Su quest’ultimo punto abbiamo dei dubbi. Ci sembrano cioè prevalere ancora le ragioni del vecchio, l’inerzia degli assistenzialismi. Il caso sempre scottante è la predilezione provinciale per il turismo assistito degli impianti funiviari, in perdita ed obsoleto; e la parallela sfiducia nell’innovativo turismo soft, con buona pace delle ipotesi del prof. Andreaus.
[/a]Ma su questo argomento ci possono essere ulteriori esempi, ancora più eclatanti. Ne riportiamo qui uno semplicemente scandaloso: le reti di telecomunicazione.
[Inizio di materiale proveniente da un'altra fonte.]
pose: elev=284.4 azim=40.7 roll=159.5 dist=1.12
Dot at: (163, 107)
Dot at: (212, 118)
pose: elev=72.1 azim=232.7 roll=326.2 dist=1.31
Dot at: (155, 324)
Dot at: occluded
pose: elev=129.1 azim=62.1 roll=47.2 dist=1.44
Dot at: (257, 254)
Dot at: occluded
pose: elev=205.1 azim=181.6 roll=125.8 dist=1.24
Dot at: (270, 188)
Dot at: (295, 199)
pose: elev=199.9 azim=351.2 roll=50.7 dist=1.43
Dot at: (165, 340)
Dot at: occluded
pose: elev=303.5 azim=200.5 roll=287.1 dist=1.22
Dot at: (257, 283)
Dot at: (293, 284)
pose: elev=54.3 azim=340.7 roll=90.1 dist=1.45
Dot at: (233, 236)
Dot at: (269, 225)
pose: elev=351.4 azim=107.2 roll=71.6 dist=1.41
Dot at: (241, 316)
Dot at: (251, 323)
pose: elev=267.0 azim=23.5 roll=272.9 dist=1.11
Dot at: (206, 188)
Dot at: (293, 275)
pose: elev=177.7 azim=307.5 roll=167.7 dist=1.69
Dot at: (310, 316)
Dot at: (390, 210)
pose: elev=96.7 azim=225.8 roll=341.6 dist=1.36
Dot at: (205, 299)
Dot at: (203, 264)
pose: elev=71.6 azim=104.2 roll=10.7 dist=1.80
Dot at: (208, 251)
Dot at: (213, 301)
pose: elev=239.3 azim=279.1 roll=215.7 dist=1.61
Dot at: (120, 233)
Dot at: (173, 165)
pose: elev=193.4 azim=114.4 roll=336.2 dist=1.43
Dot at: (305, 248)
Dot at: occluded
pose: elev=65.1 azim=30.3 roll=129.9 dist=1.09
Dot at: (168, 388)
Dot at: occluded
Nel 2000, la Pat, in un apposito atto di indirizzo, pomposamente afferma che "la diffusione delle infrastrutture delle reti di telecomunicazione può e deve essere un fattore decisivo per la crescita della competitività dell’intero sistema di un’area territoriale, come quella trentina". Non solo: con le possibilità aperte dalle comunicazioni via fibra ottica, "si offrono agli utenti delle possibilità mai esplorate finora che toccano tutti i campi della vita sociale: la scuola, la sanità, la pubblica amministrazione, le modalità di produzione e di commercializzazione delle merci e dei servizi, il tempo libero, le grandi infrastrutture, la vita privata delle persone".
A tal fine si programma "l’estensione dell’attuale ADSL a tutto il territorio provinciale" entro il 2003, e la realizzazione di una nuova infrastruttura a fibre ottiche entro il 2006.
Bene. Nell’ottobre del 2003, visto che non si è fatto molto, un nuovo atto di indirizzo ribadisce tutte le chiacchiere iniziali, ma ridimensiona bruscamente gli obiettivi: ADSL entro il 2006, fibre ottiche rimandate sine die. Oggi, 2004, sono commessi con l’ADSL solo 28 comuni trentini.
E’ un caso? No, è l’inerzia di fronte al nuovo. In Provincia hanno fatto i calcoli, e risulterebbe che a portare a termine il progetto originario – tutto il Trentino connesso con fibra ottica – si dovrebbero spendere 100 miliardi. Troppi.
Mentre se ne stanno spendendo 3.000 per nuove strade. "Ma sono soldi che vanno alle imprese trentine!" - ha replicato Dellai.
Appunto. Si preferisce assistere il vecchio invece di lavorare per il nuovo.